Coinciding with Chew’s testimony in Washington, D.C., Deibert wrote on his blog that TikTok is not as open and transparent as Chew claims.
“Our analysis was explicit about having no visibility into what happened to user data once it was collected and transmitted back to TikTok’s servers,” Deibert wrote. “Although we had no way to determine whether or not it had happened, we even speculated about possible mechanisms through which the Chinese government might use unconventional techniques to obtain TikTok user data via pressure on ByteDance.”
Deibert is not alone. At the Vancouver International Privacy and Security Summit on Feb. 23, the official privacy watchdogs for Canada, Alberta, B.C. and Quebec announced a joint investigation of TikTok. The next week, the federal government cited national security concerns when it banned TikTok from public service devices. Provinces and municipalities followed suit.
On April 4, the U.K.’s Privacy Commissioner announced a £12.7 million ($21.48 million) fine against TikTok for allowing up to 1.4 million children under 13 on the app in 2020, despite rules banning children that age.
In a March interview, a professor in the School of Information Studies at McGill University said TikTok’s claim that data is housed on U.S. servers is hollow because workers in China are legally obliged to cooperate when the Chinese government demands to see data. Benjamin Fung said TikTok’s parent ByteDance is a Chinese company, wearing a mask to pretend it is American when convenient.

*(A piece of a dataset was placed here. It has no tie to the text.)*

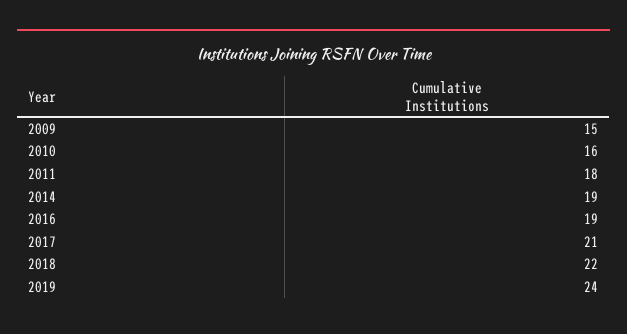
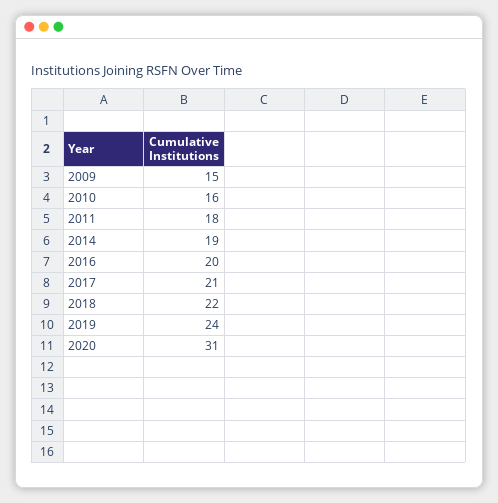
2016: 19 -> 20
2020: none -> 31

“If there’s strong evidence showing that the engineer in China can access the data in Canada, or in America, then the privacy commissioner should look into that very closely,” Fung said.
Fung said TikTok is built on a very powerful “recommender system,” a machine learning algorithm that helps decide what the user sees.
“This tool has the power to change people’s perception on some particular issues,” Fung said.